In my work, I’m very interested in social issues in general. I believe these are the types of subjects, those that touch on readers’ identities, that are at least partly responsible for my articles being so widely shared. Another important point is story telling. The human brain simply understands information better when it’s explained in the form of a story. What’s interesting about the emergence of new media platforms, is that it’s now possible to tell a story using more relevant, high quality content.
In your work and in your talks, you often mention emotion as a factor that influences whether or not people will want to share something. What emotions should we try to elicit when we’re creating content?
The most powerful emotions are the ones that are most likely to elicit a reaction from people, from a simple share, to a raised awareness of an issue. In the end, that’s the effect I want to have. When I write about a politician who is trying to regulate abortion, or a woman running in the US presidential race, I want to elicit strong feelings, because that’s what will push people to act, whether it’s by getting better informed, by going out and voting in the next election, or by contacting their local elected official to discuss a local issue. When I write, I’m not necessarily thinking about developing content that will be highly sharable online, but more about provoking emotions that will incite people to action. My work over the past few years has shown that this type of content happens to also be highly sharable, and that’s good news!
Do you have examples of companies who have succeeded in pulling this off, the way Mic does with millennials?
This is an interesting time for media, where a huge pool of people are interested in an infinite number of things. Also, we’re finding that people are no longer necessarily grouped and targeted by nationality or age, but more by their shared interests.

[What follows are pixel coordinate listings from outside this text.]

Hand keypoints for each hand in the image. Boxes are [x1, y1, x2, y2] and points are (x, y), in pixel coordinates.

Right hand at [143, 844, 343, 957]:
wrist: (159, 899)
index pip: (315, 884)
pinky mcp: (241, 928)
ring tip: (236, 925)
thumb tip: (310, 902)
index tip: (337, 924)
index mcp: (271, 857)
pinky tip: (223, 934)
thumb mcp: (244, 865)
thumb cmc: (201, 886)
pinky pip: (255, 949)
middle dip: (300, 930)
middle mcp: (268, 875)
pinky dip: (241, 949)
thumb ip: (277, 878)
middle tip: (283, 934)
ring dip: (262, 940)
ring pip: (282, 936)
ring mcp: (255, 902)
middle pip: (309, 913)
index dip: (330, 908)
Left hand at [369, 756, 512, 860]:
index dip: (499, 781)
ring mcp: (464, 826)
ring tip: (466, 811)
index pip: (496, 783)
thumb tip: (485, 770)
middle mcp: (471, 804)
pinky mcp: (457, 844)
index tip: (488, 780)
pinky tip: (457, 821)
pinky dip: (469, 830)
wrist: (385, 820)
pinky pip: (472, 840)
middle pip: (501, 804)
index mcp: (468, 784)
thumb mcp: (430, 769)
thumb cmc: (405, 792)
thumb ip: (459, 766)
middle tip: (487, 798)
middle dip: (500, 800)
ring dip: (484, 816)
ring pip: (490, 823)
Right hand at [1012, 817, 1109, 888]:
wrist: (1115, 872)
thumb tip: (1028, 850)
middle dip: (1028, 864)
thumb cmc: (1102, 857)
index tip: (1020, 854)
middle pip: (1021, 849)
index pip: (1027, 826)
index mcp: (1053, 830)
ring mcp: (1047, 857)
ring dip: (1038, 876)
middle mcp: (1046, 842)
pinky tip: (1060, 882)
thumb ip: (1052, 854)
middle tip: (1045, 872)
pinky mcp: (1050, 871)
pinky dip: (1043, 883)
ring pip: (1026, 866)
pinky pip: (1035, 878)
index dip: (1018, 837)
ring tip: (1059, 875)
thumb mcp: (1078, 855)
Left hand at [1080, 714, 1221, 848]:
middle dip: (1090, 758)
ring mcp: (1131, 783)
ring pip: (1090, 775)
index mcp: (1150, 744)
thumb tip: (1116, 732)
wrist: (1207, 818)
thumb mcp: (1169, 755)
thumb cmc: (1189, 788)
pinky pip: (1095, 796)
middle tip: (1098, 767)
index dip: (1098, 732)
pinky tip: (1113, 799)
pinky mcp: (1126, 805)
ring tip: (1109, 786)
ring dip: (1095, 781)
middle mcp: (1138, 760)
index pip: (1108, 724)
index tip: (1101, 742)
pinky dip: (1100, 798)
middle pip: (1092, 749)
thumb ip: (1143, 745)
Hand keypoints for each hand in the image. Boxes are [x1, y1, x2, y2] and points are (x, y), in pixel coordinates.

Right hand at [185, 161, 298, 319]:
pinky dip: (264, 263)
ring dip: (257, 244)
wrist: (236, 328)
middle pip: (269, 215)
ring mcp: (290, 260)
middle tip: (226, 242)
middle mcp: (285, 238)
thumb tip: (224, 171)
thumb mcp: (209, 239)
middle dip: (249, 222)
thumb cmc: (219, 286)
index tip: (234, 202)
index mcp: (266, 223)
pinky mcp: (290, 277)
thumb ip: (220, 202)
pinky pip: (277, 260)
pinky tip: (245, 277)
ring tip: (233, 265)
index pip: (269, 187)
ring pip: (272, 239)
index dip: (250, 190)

Buzzfeed has created a very strong model, certainly not perfect, but still interesting in that it has succeeded in building a platform that reaches a vast pool of people, and now has content that goes well beyond the baby animal pictures and trivial lists that were making the rounds for a long time.
I also really like Vox’s model, a current events site whose mission is to make the news accessible to younger generations and people who are less informed on certain issues. It’s a model with the objective of empowering its readership to allow them to better understand their environment and the world they live in.
Finally, what advice would you give to a company or a person trying to build their brand image on social media?
Be authentic. Whether you’re a company, a regular person, or Hilary Clinton, authenticity is among the most sought after qualities. Younger generations were brought up in a largely prefabricated world, surrounded by modified, scripted images. They are looking for an out. Then you have an app like Snapchat, which is a great platform for distributing raw, authentic content, and I think that largely explains its popularity.